Der Bub war vielleicht zehn Jahre alt, doch sein Stolz war nicht zu übersehen. „Wenn Du kein Moslem bist,“ stellte er sich mir am vergangenen Donnerstag selbstbewusst in den Weg, „darfst Du hier nicht hinein“.
Hier, das ist der Platz vor dem Felsendom am Tempelberg in Jerusalem, ein gläubigen Juden wie gläubigen Muslimen ganz enorm heiliger Ort. Die Lage dort ist derzeit einigermaßen heikel, seit vor wenigen Wochen eine Welle von Terroranschlägen gegen Juden in der Hauptstadt Israels einige Menschenleben gekostet hat; schon ist von einer „Jerusalemer Intifada“ die Rede. Dementsprechend massiv wird der Tempelberg von den israelischen Sicherheitskräften geschützt – an jeder Ecke schaut man in den Lauf eines Gewehres, eine eher gewöhnungsbedürftige Sache.
Dass mir das arabische Kind den Zutritt zum Felsendom – der zwar so heißt, aber eine Moschee ist – nicht nur verwehrte, sondern so sichtlich stolz verwehrte, ist zwar eine mäßig bedeutende Anekdote aus einer an wesentlich härteren Geschichten nicht armen Gegend, wirft aber eine interessante Frage auf.
Denn der Knabe hatte ja irgendwie recht: Nichtmuslimen wird das Betreten von Felsendom und der benachbarten Al-Aksa-Moschee von den Gläubigen verwehrt, und zwar nicht nur etwa während der Gebetsstunden, sondern ganz grundsätzlich; würde man es trotzdem probieren, wären wohl gröbere Ärgernisse die Folge.
Das ist insofern bemerkenswert, als kein Mensch am Eingang der Peterskirche in Rom, des Wiener Stephansdoms oder einer der prächtigen Prager Synagogen je gefragt wurde, welcher Religion er oder sie angehört; wer sich nicht gerade grob daneben benimmt, ist in jedem christlichem oder jüdischen Gotteshaus willkommen. (Von der heiteren Offenheit, mit der Mönche in Asien den Fremden empfangen, wollen wir in diesem Zusammenhang überhaupt lieber ganz schweigen)

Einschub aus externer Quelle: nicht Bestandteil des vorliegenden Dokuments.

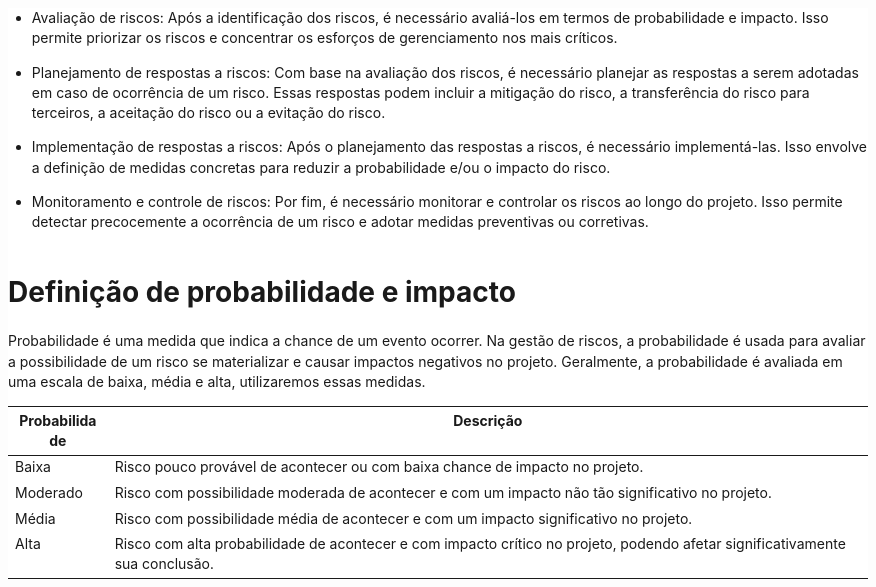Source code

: - Avaliação de riscos:
  Após a identificação dos riscos, é necessário avaliá-los em termos de probabilidade e impacto. Isso permite priorizar os riscos e concentrar os esforços de gerenciamento nos mais críticos.

- Planejamento de respostas a riscos:
  Com base na avaliação dos riscos, é necessário planejar as respostas a serem adotadas em caso de ocorrência de um risco. Essas respostas podem incluir a mitigação do risco, a transferência do risco para terceiros, a aceitação do risco ou a evitação do risco.

- Implementação de respostas a riscos:
  Após o planejamento das respostas a riscos, é necessário implementá-las. Isso envolve a definição de medidas concretas para reduzir a probabilidade e/ou o impacto do risco.

- Monitoramento e controle de riscos:
  Por fim, é necessário monitorar e controlar os riscos ao longo do projeto. Isso permite detectar precocemente a ocorrência de um risco e adotar medidas preventivas ou corretivas.

# Definição de probabilidade e impacto

Probabilidade é uma medida que indica a chance de um evento ocorrer. Na gestão de riscos, a probabilidade é usada para avaliar a possibilidade de um risco se materializar e causar impactos negativos no projeto. Geralmente, a probabilidade é avaliada em uma escala de baixa, média e alta, utilizaremos essas medidas.

<table>
  <thead>
    <tr>
      <th>Probabilidade</th>
      <th>Descrição</th>
    </tr>
  </thead>
  <tbody>
    <tr>
      <td>Baixa</td>
      <td>Risco pouco provável de acontecer ou com baixa chance de impacto no projeto.</td>
    </tr>
    <tr>
      <td>Moderado</td>
      <td>Risco com possibilidade moderada de acontecer e com um impacto não tão significativo no projeto.</td>
    </tr>
    <tr>
      <td>Média</td>
      <td>Risco com possibilidade média de acontecer e com um impacto significativo no projeto.</td>
    </tr>
    <tr>
      <td>Alta</td>
      <td>Risco com alta probabilidade de acontecer e com impacto crítico no projeto, podendo afetar significativamente sua conclusão.</td>
    </tr>
  </tbody>
</table>
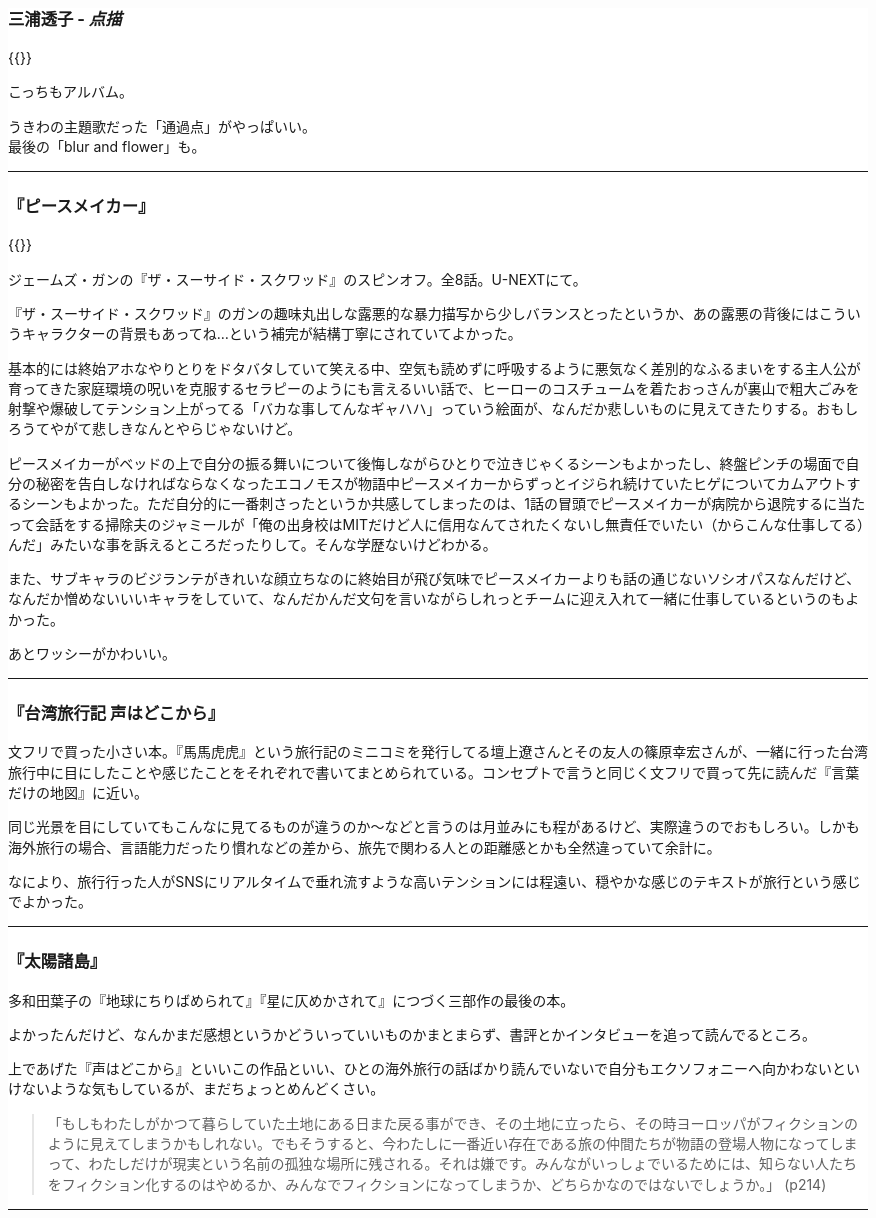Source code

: ### 三浦透子 - *点描*

{{<youtubelist OLAK5uy_keUg303hF7pls6t5RKDQGH7okZuAdiCrI>}}

こっちもアルバム。

うきわの主題歌だった「通過点」がやっぱいい。  
最後の「blur and flower」も。

---

### 『ピースメイカー』

{{<youtube WHXq62VCaCM>}}

ジェームズ・ガンの『ザ・スーサイド・スクワッド』のスピンオフ。全8話。U-NEXTにて。

『ザ・スーサイド・スクワッド』のガンの趣味丸出しな露悪的な暴力描写から少しバランスとったというか、あの露悪の背後にはこういうキャラクターの背景もあってね…という補完が結構丁寧にされていてよかった。

基本的には終始アホなやりとりをドタバタしていて笑える中、空気も読めずに呼吸するように悪気なく差別的なふるまいをする主人公が育ってきた家庭環境の呪いを克服するセラピーのようにも言えるいい話で、ヒーローのコスチュームを着たおっさんが裏山で粗大ごみを射撃や爆破してテンション上がってる「バカな事してんなギャハハ」っていう絵面が、なんだか悲しいものに見えてきたりする。おもしろうてやがて悲しきなんとやらじゃないけど。

ピースメイカーがベッドの上で自分の振る舞いについて後悔しながらひとりで泣きじゃくるシーンもよかったし、終盤ピンチの場面で自分の秘密を告白しなければならなくなったエコノモスが物語中ピースメイカーからずっとイジられ続けていたヒゲについてカムアウトするシーンもよかった。ただ自分的に一番刺さったというか共感してしまったのは、1話の冒頭でピースメイカーが病院から退院するに当たって会話をする掃除夫のジャミールが「俺の出身校はMITだけど人に信用なんてされたくないし無責任でいたい（からこんな仕事してる）んだ」みたいな事を訴えるところだったりして。そんな学歴ないけどわかる。

また、サブキャラのビジランテがきれいな顔立ちなのに終始目が飛び気味でピースメイカーよりも話の通じないソシオパスなんだけど、なんだか憎めないいいキャラをしていて、なんだかんだ文句を言いながらしれっとチームに迎え入れて一緒に仕事しているというのもよかった。

あとワッシーがかわいい。

---

### 『台湾旅行記 声はどこから』

文フリで買った小さい本。『馬馬虎虎』という旅行記のミニコミを発行してる壇上遼さんとその友人の篠原幸宏さんが、一緒に行った台湾旅行中に目にしたことや感じたことをそれぞれで書いてまとめられている。コンセプトで言うと同じく文フリで買って先に読んだ『言葉だけの地図』に近い。

同じ光景を目にしていてもこんなに見てるものが違うのか～などと言うのは月並みにも程があるけど、実際違うのでおもしろい。しかも海外旅行の場合、言語能力だったり慣れなどの差から、旅先で関わる人との距離感とかも全然違っていて余計に。

なにより、旅行行った人がSNSにリアルタイムで垂れ流すような高いテンションには程遠い、穏やかな感じのテキストが旅行という感じでよかった。

---

### 『太陽諸島』

多和田葉子の『地球にちりばめられて』『星に仄めかされて』につづく三部作の最後の本。

よかったんだけど、なんかまだ感想というかどういっていいものかまとまらず、書評とかインタビューを追って読んでるところ。

上であげた『声はどこから』といいこの作品といい、ひとの海外旅行の話ばかり読んでいないで自分もエクソフォニーへ向かわないといけないような気もしているが、まだちょっとめんどくさい。

> 「もしもわたしがかつて暮らしていた土地にある日また戻る事ができ、その土地に立ったら、その時ヨーロッパがフィクションのように見えてしまうかもしれない。でもそうすると、今わたしに一番近い存在である旅の仲間たちが物語の登場人物になってしまって、わたしだけが現実という名前の孤独な場所に残される。それは嫌です。みんながいっしょでいるためには、知らない人たちをフィクション化するのはやめるか、みんなでフィクションになってしまうか、どちらかなのではないでしょうか。」 (p214)

---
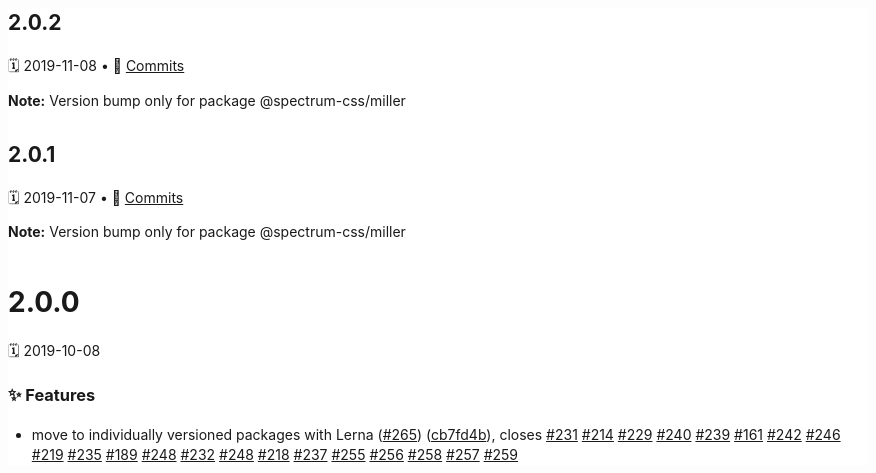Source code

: 



<a name="2.0.2"></a>
## 2.0.2
🗓 2019-11-08 • 📝 [Commits](https://github.com/adobe/spectrum-css/compare/@spectrum-css/miller@2.0.1...@spectrum-css/miller@2.0.2)

**Note:** Version bump only for package @spectrum-css/miller





<a name="2.0.1"></a>
## 2.0.1
🗓 2019-11-07 • 📝 [Commits](https://github.com/adobe/spectrum-css/compare/@spectrum-css/miller@2.0.0...@spectrum-css/miller@2.0.1)

**Note:** Version bump only for package @spectrum-css/miller





<a name="2.0.0"></a>
# 2.0.0
🗓 2019-10-08

### ✨ Features

* move to individually versioned packages with Lerna ([#265](https://github.com/adobe/spectrum-css/issues/265)) ([cb7fd4b](https://github.com/adobe/spectrum-css/commit/cb7fd4b)), closes [#231](https://github.com/adobe/spectrum-css/issues/231) [#214](https://github.com/adobe/spectrum-css/issues/214) [#229](https://github.com/adobe/spectrum-css/issues/229) [#240](https://github.com/adobe/spectrum-css/issues/240) [#239](https://github.com/adobe/spectrum-css/issues/239) [#161](https://github.com/adobe/spectrum-css/issues/161) [#242](https://github.com/adobe/spectrum-css/issues/242) [#246](https://github.com/adobe/spectrum-css/issues/246) [#219](https://github.com/adobe/spectrum-css/issues/219) [#235](https://github.com/adobe/spectrum-css/issues/235) [#189](https://github.com/adobe/spectrum-css/issues/189) [#248](https://github.com/adobe/spectrum-css/issues/248) [#232](https://github.com/adobe/spectrum-css/issues/232) [#248](https://github.com/adobe/spectrum-css/issues/248) [#218](https://github.com/adobe/spectrum-css/issues/218) [#237](https://github.com/adobe/spectrum-css/issues/237) [#255](https://github.com/adobe/spectrum-css/issues/255) [#256](https://github.com/adobe/spectrum-css/issues/256) [#258](https://github.com/adobe/spectrum-css/issues/258) [#257](https://github.com/adobe/spectrum-css/issues/257) [#259](https://github.com/adobe/spectrum-css/issues/259)
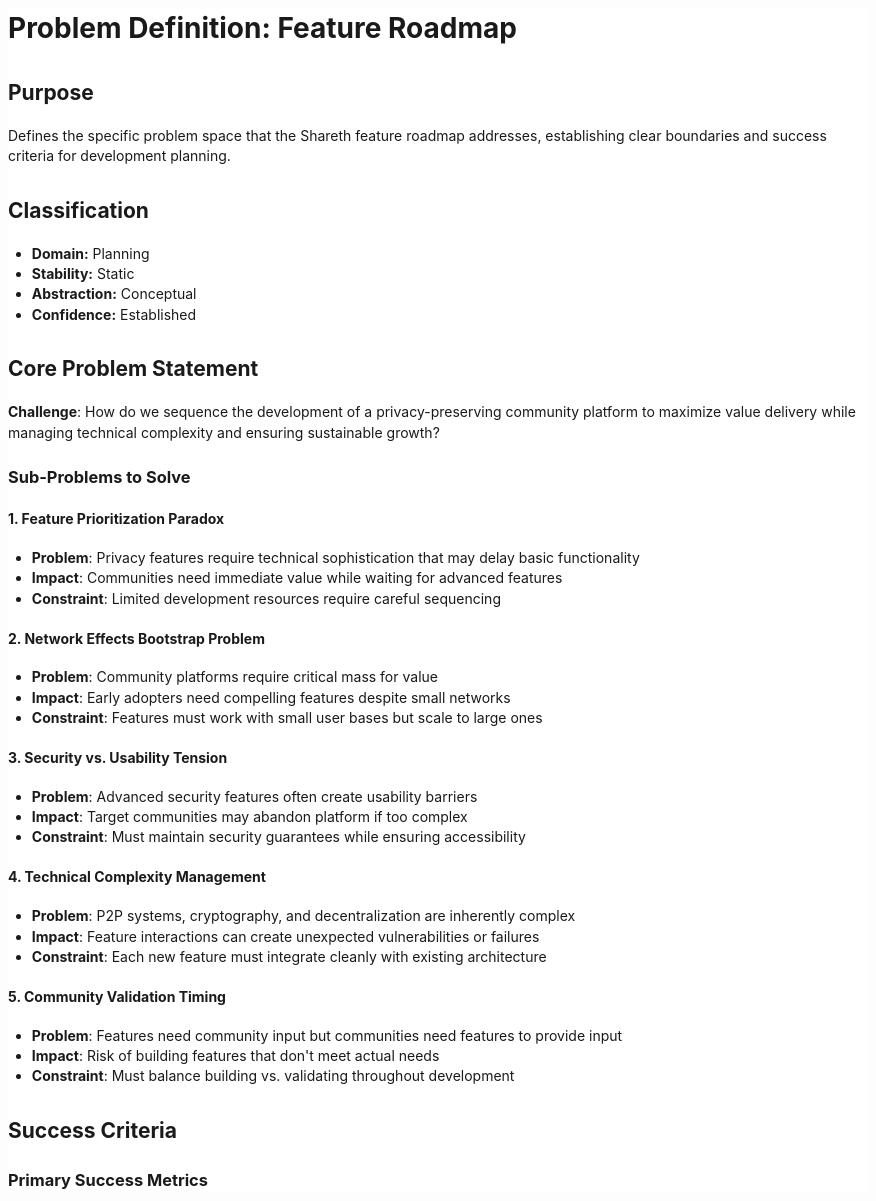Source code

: # Problem Definition: Feature Roadmap

## Purpose
Defines the specific problem space that the Shareth feature roadmap addresses, establishing clear boundaries and success criteria for development planning.

## Classification
- **Domain:** Planning
- **Stability:** Static
- **Abstraction:** Conceptual
- **Confidence:** Established

## Core Problem Statement

**Challenge**: How do we sequence the development of a privacy-preserving community platform to maximize value delivery while managing technical complexity and ensuring sustainable growth?

### Sub-Problems to Solve

#### 1. Feature Prioritization Paradox
- **Problem**: Privacy features require technical sophistication that may delay basic functionality
- **Impact**: Communities need immediate value while waiting for advanced features
- **Constraint**: Limited development resources require careful sequencing

#### 2. Network Effects Bootstrap Problem
- **Problem**: Community platforms require critical mass for value
- **Impact**: Early adopters need compelling features despite small networks
- **Constraint**: Features must work with small user bases but scale to large ones

#### 3. Security vs. Usability Tension
- **Problem**: Advanced security features often create usability barriers
- **Impact**: Target communities may abandon platform if too complex
- **Constraint**: Must maintain security guarantees while ensuring accessibility

#### 4. Technical Complexity Management
- **Problem**: P2P systems, cryptography, and decentralization are inherently complex
- **Impact**: Feature interactions can create unexpected vulnerabilities or failures
- **Constraint**: Each new feature must integrate cleanly with existing architecture

#### 5. Community Validation Timing
- **Problem**: Features need community input but communities need features to provide input
- **Impact**: Risk of building features that don't meet actual needs
- **Constraint**: Must balance building vs. validating throughout development

## Success Criteria

### Primary Success Metrics
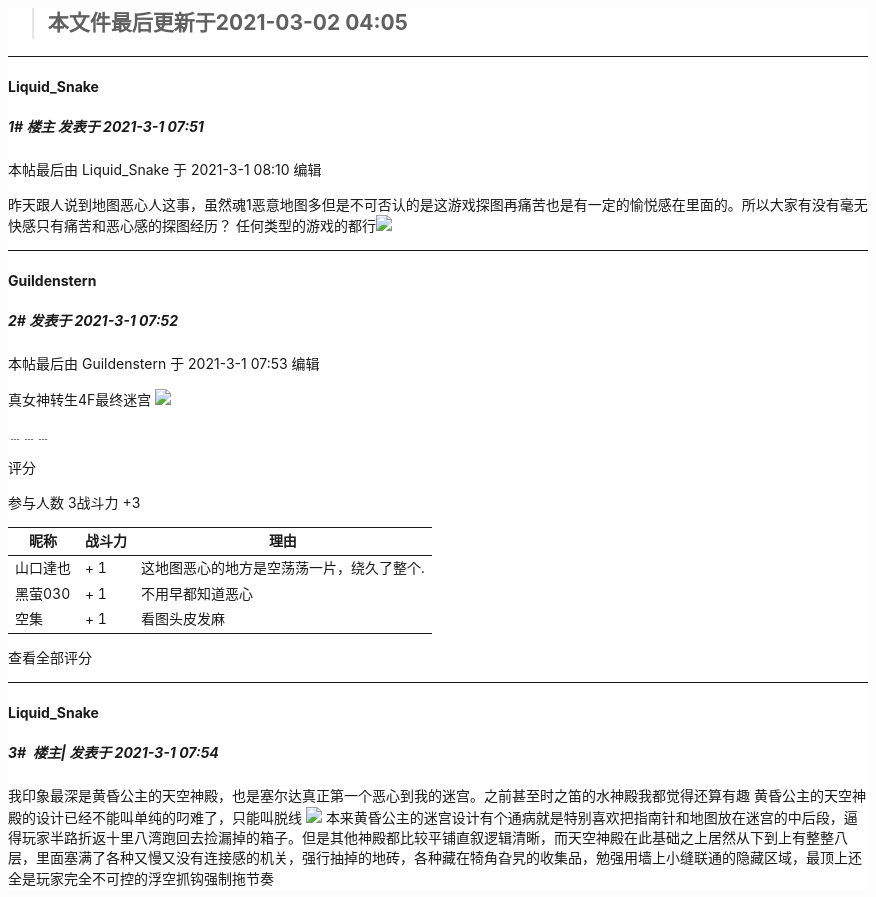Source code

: > ## **本文件最后更新于2021-03-02 04:05** 


-----

####  Liquid_Snake  
##### 1#       楼主       发表于 2021-3-1 07:51


 本帖最后由 Liquid_Snake 于 2021-3-1 08:10 编辑 

昨天跟人说到地图恶心人这事，虽然魂1恶意地图多但是不可否认的是这游戏探图再痛苦也是有一定的愉悦感在里面的。所以大家有没有毫无快感只有痛苦和恶心感的探图经历？
任何类型的游戏的都行<img src="https://static.saraba1st.com/image/smiley/face2017/217.gif" referrerpolicy="no-referrer">


-----

####  Guildenstern  
##### 2#       发表于 2021-3-1 07:52


 本帖最后由 Guildenstern 于 2021-3-1 07:53 编辑 

真女神转生4F最终迷宫
<img src="https://gamers-high.com/megami4-final/image/map/yhvh.gif" referrerpolicy="no-referrer">


﹍﹍﹍

评分


 参与人数 3战斗力 +3

|昵称|战斗力|理由|
|----|---|---|
| 山口達也| + 1|这地图恶心的地方是空荡荡一片，绕久了整个.|
| 黑萤030| + 1|不用早都知道恶心|
| 空集| + 1|看图头皮发麻|


查看全部评分


-----

####  Liquid_Snake  
##### 3#         楼主| 发表于 2021-3-1 07:54


我印象最深是黄昏公主的天空神殿，也是塞尔达真正第一个恶心到我的迷宫。之前甚至时之笛的水神殿我都觉得还算有趣
黄昏公主的天空神殿的设计已经不能叫单纯的叼难了，只能叫脱线
<img src="https://p.sda1.dev/1/74e948dfffb94bd38ff052adae530e7a/IMG_CMP_108906960.jpeg" referrerpolicy="no-referrer">
本来黄昏公主的迷宫设计有个通病就是特别喜欢把指南针和地图放在迷宫的中后段，逼得玩家半路折返十里八湾跑回去捡漏掉的箱子。但是其他神殿都比较平铺直叙逻辑清晰，而天空神殿在此基础之上居然从下到上有整整八层，里面塞满了各种又慢又没有连接感的机关，强行抽掉的地砖，各种藏在犄角旮旯的收集品，勉强用墙上小缝联通的隐藏区域，最顶上还全是玩家完全不可控的浮空抓钩强制拖节奏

Nur die Muslime sehen das ganz offensichtlich anders; und zwar nicht etwa nur in Mekka, wo ja bekanntlich ganz besonders radikale Anhänger der Religion des Friedens zu Gange sind, sondern eben auch im vergleichsweise weltlichen Jerusalem.
Da stellt sich schon die Frage: was ist eigentlich mit einer Religion – und ihren Anhängern – los, die im Gegensatz zu allen anderen Religionen am Eingang zu ihren wichtigsten Gotteshäusern zwischen Menschen erster und Menschen zweiter Klasse selektiert? Und was ist mit einer Religion los, die Anders- oder gar Ungläubige offenkundig für so unrein hält, dass sie sie nicht einmal eine so bedeutende Moschee von innen ansehen lassen will? Und was ist mit Eltern los, die ihren Kindern offenbar schon mit der Säuglingsmilch das Gefühl einer mehr als unbegründeten Überlegenheit einflößen, die mit den tatsächlichen Erfolgen ihrer Kultur nicht wirklich korrespondiert? Und wie, bitte, haben wir uns ein Europa vorzustellen, in dem vielleicht einmal in fernerer Zukunft der Islam auch nur annähernd so viel Gewicht hat wie am Tempelberg?
Übrigens: die Vertreter der Muslime Europa beklagen immer wieder die mangelhafte „Willkommenskultur“ der nichtmuslimischen Mehrheitsgesellschaft. Die muslimischen Vorstellungen von „Willkommenskultur“ sind am Tempelberg in Jerusalem zu besichtigen.